Officials at top-ranked Internet service provider AOL said that numbers suggesting it is the most infected network on the Internet “silly.”

Earlier this week security vendor Prolexic Technologies reported distributed denial of service (DDoS) attacks will most likely come from customers of the U.S.-based service provider than any other in the industry.

In most cases, DDoS attacks come from home computers that have been turned into zombies and used in a coordinated DDoS attack. They are much more effective, and dangerous, than DoS attacks coming from just one machine, which is limited in the amount of information it can send.

AOL topped the infection list at 5.32 percent, beating out Germany’s Deutsche Telekom (3.55 percent) and France’s Wanadoo (3.27 percent) in worldwide figures, and edging out broadband cable provider Comcast (10.66 percent) and carrier BellSouth (7.46 percent) in the U.S. at 11.71 percent.

Andrew Weinstein, an AOL spokesman, said the numbers are actually great news for the company, considering the method used to garner the statistics is based on membership numbers.

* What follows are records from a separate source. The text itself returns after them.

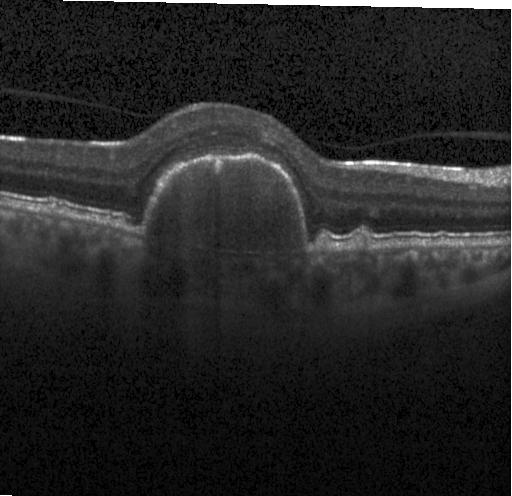

Diagnosis: a choroidal neovascular membrane.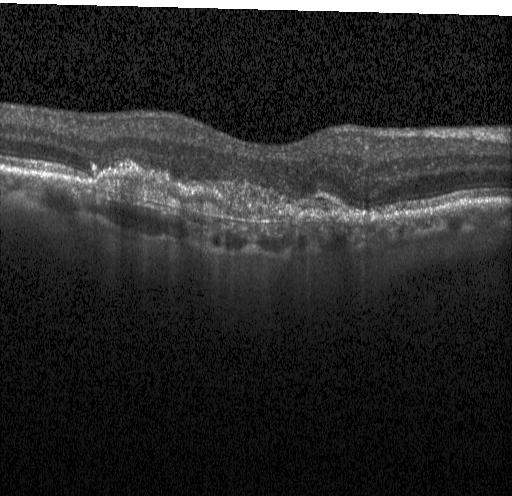
Instrument: Heidelberg Spectralis; through the macula; OCT B-scan. Diagnosis: a choroidal neovascular membrane.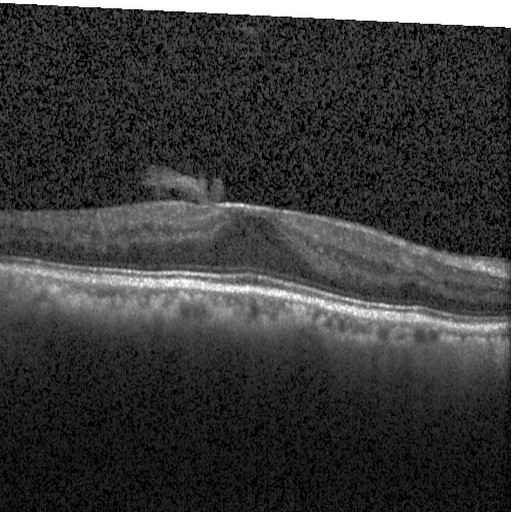
OCT scan showing diabetic macular edema.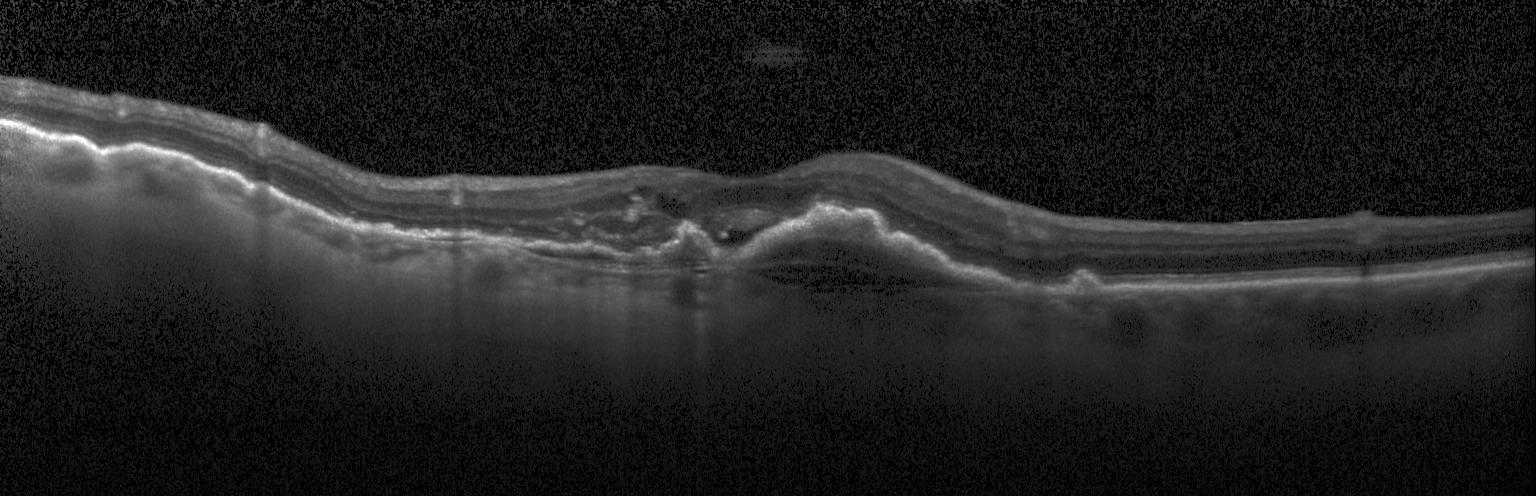 OCT finding: a choroidal neovascular membrane.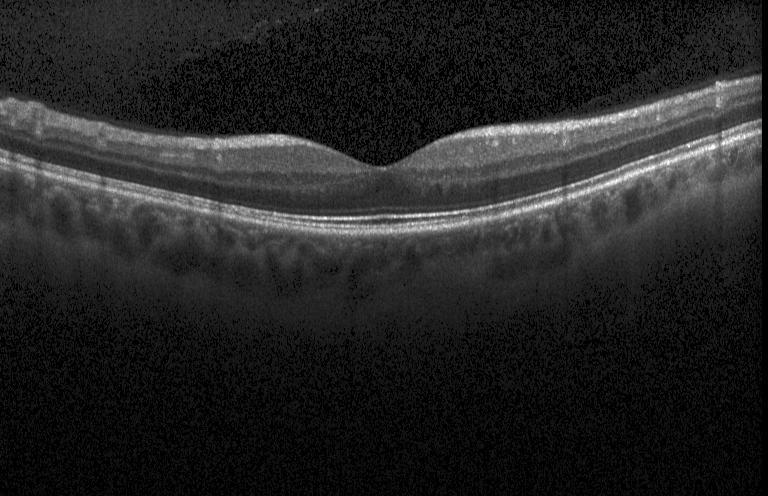 Optical coherence tomography B-scan · fovea-centered · SD-OCT · instrument: Heidelberg Spectralis
Impression: neither choroidal neovascularization, diabetic macular edema, nor drusen.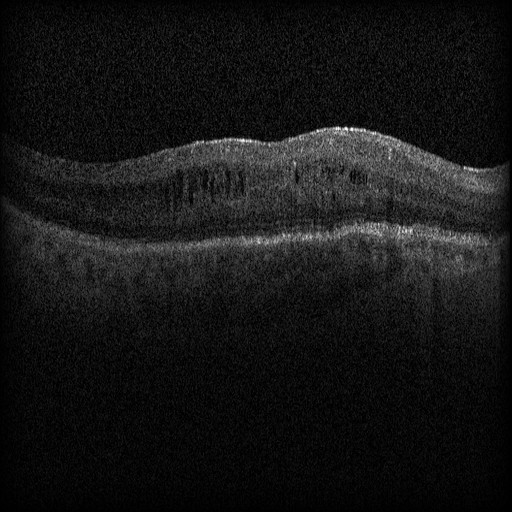

OCT B-scan.
Diagnosis: diabetic macular edema (DME).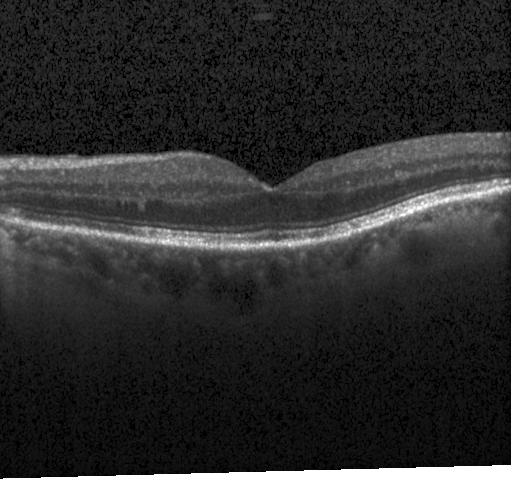
Heidelberg Spectralis OCT system. Retinal OCT cross-section. Centered on the fovea. Impression: no choroidal neovascularization, diabetic macular edema, or drusen.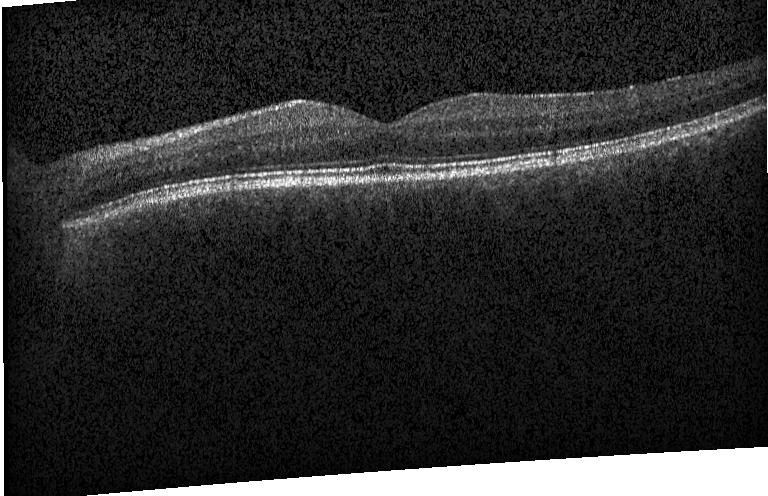

SD-OCT, OCT line scan.
Neither choroidal neovascularization, diabetic macular edema, nor drusen.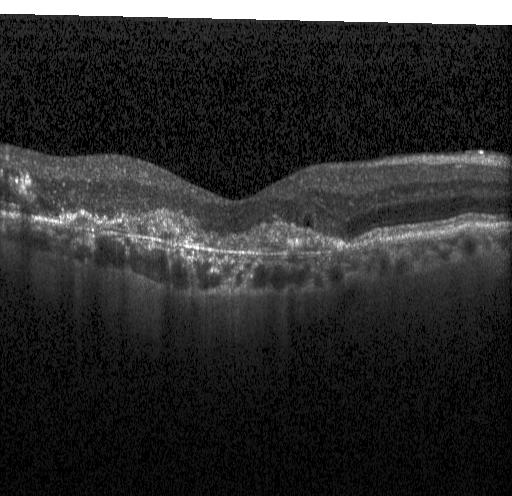

Optical coherence tomography scan; acquired on a Heidelberg Spectralis — Diagnosis: a choroidal neovascular membrane.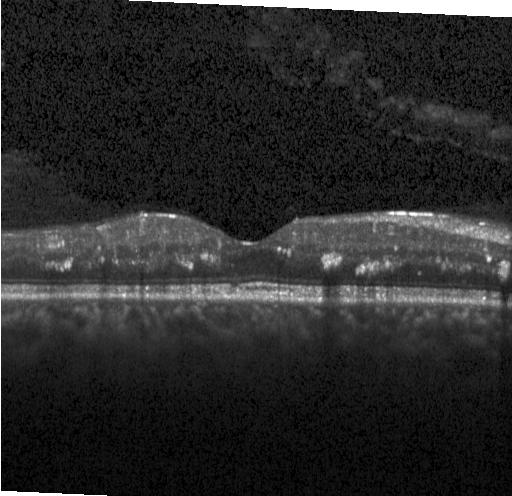 Spectral-domain OCT B-scan: diabetic macular edema (DME).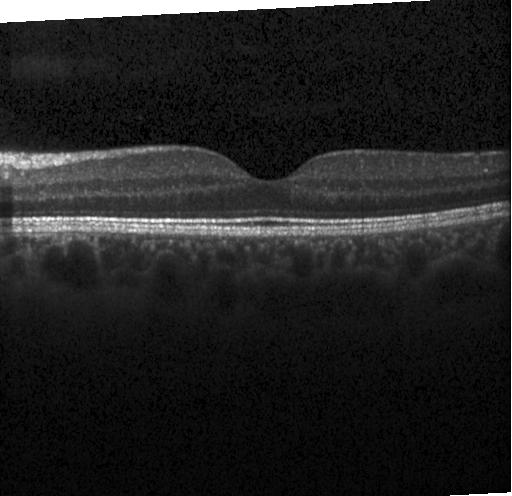
Optical coherence tomography B-scan.
Impression: neither choroidal neovascularization, diabetic macular edema, nor drusen.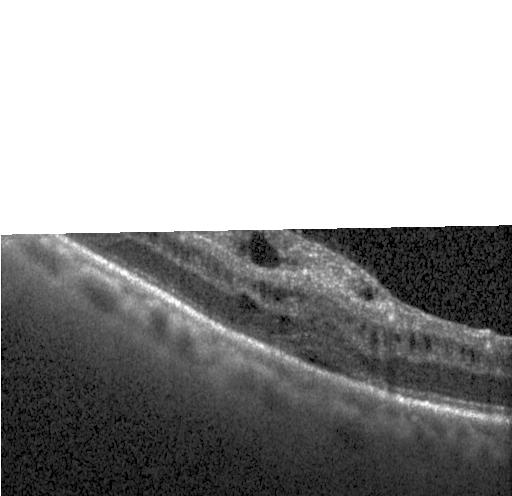
Heidelberg Spectralis OCT system, OCT B-scan, spectral-domain OCT, macular scan. Assessment: diabetic macular edema.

“We’re the largest ISP, so we’re going to have the largest of everything,” he said. “Even though we’re several times larger than the next largest ISP, the rates of infection for those next-largest ISPs are basically the same.”

Weinstein acknowledges that a little more than 10 percent of the zombie attacks come from AOL. But he said the company accounts for roughly 40 percent — or 21.7 million — of the total U.S. Internet subscribers, so the report actually shows AOL customers are three to four times safer than the average user of another ISP.

“I think this report is kind of silly; it’s like saying the U.S. is the most dangerous country to drive in because we have the most cars.”

Other statistics from the Prolexic report show U.S. networks have a higher infection rate than any other, at 18 percent. Second on the list is China, followed by Germany, the United Kingdom, France and Brazil.

However, when ranked per capita, the U.S. is ranked ninth in the world, well below Hong Kong, Germany and Malaysia.

Officials at Prolexic were not available for comment at press time.

In April, security firm CipherTrust found more than 20 percent of the 157,000 new zombies identified daily come from China, though the U.S. and South Korea figure prominently in the zombie numbers.

The proliferation of infected computers has caught the eye of the Federal Trade Commission (FTC), which last month launched a campaign urging more than 3,000 ISPs worldwide to take protective measures to halt the number of zombied computers.